まさかそんな筈はないか、コントぢやああるまいし。

 

 ところで。

 改めて考へると、これもまた不思議なのだが、牛蒡そのものの味がよく解らない。

 正直に云つて、獨特の香りと歯触りは妙であつても、牛蒡の味となると、首を傾げざるを得ず、我が親愛なる讀者諸嬢諸氏には如何か知ら。

 

 どうも自信が持てないので『檀流クッキング』を捲ると、百廿二頁の"キンピラゴボウ"の項に

 

 やっぱり、何といっても、ゴボウはあの歯ざわりと、匂いである。

 

さう書かれてゐて(わたしの印象は誤りでなかつた!)、その少し後には

 

 アナゴのタレで、黑く煮上げたゴボウもまた、何ともいえずおいしいものだ。

 

とも續いてゐて、確かに何とも旨さうである。そこで同じ本の百四十九頁、"アナゴ丼"の箇所を見ると、穴子の頭や尻尾を素焼きにして手鍋に入れ

 

 醤油、みりん、酒などで、ダシを作る。醤油や、みりんや、酒などの割り合いは、どうだって好みのままでよいので(後略)

 

檀いはく、その好みに煮詰めたタレを薄め

 

 ササガキゴボウを一瞬煮しめ、これを錦糸卵の上にのせて、食べるのが好きだ。ゴボウの匂いと、アナゴの匂いが、からみ合うところが、おいしいのである。

 

のださうで、食べてゐないこちらも、それはきつと間違ひない、さう膝を打ちたくなる。食べたくなる。文章の力といふやつは、時に迷惑な方向にも働くものだ。

 

 併し。

 併しである。

 旨さうに思へるのは、頭や尻尾で取つたタレの方で、牛蒡はその味を活かす材料に過ぎないのではないか、といふ疑念は残るし、金平牛蒡や掻揚げや千に切つたサラドでも事情は変らない。その辺は、ハムカツのハムが、衣を味ははせる材料なのと同じ…などと云つたら、熱心な牛蒡愛好家が厭な顔をするだらうか。

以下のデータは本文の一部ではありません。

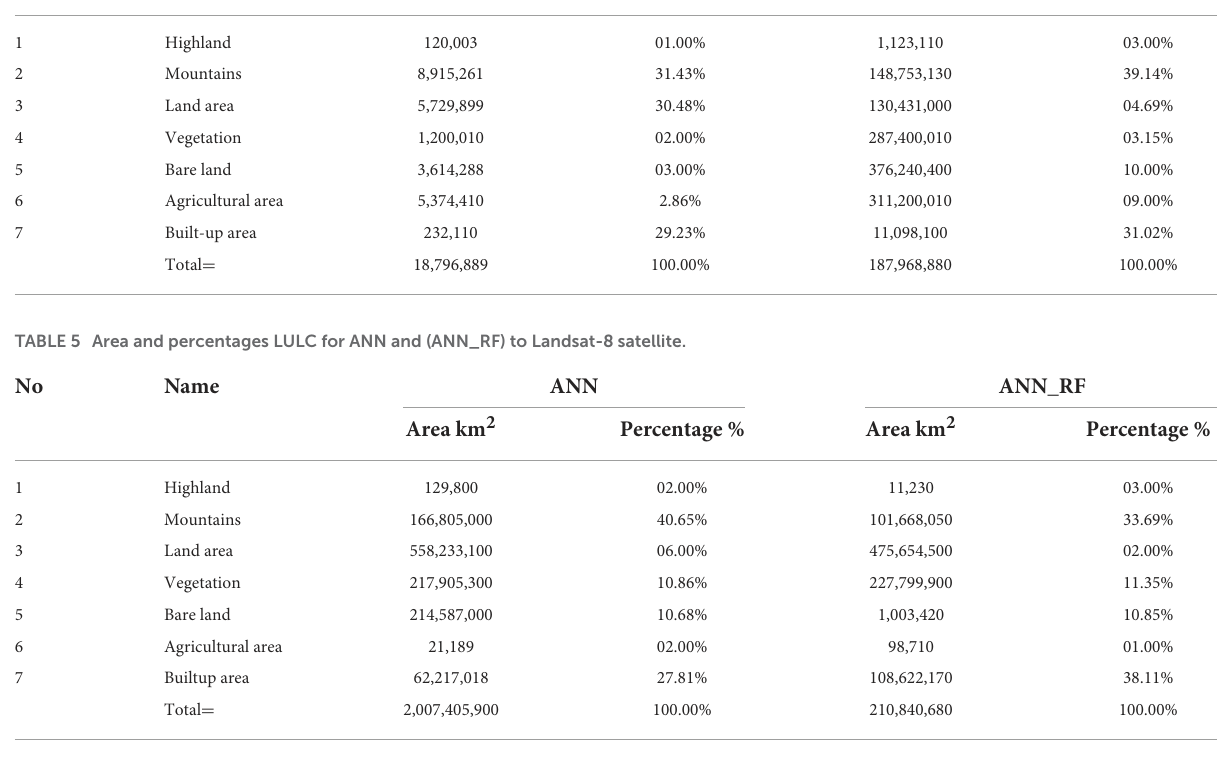
TABLE 6 Confusion matrix for ANN method of Sentinel-2A satellite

 尤も仮に牛蒡が、他の調味を引き立てる材料として、我われのご先祖(もしかすると、典藥寮の下級役人)が千五百年、それを育て續け、活かし續けたのだから、こいつは矢張り、大したものだと手を拍ちたい。では手を拍ちついでに、今夜は、牛蒡の香りと歯触りを、麦酒のお供に樂むとしませうか。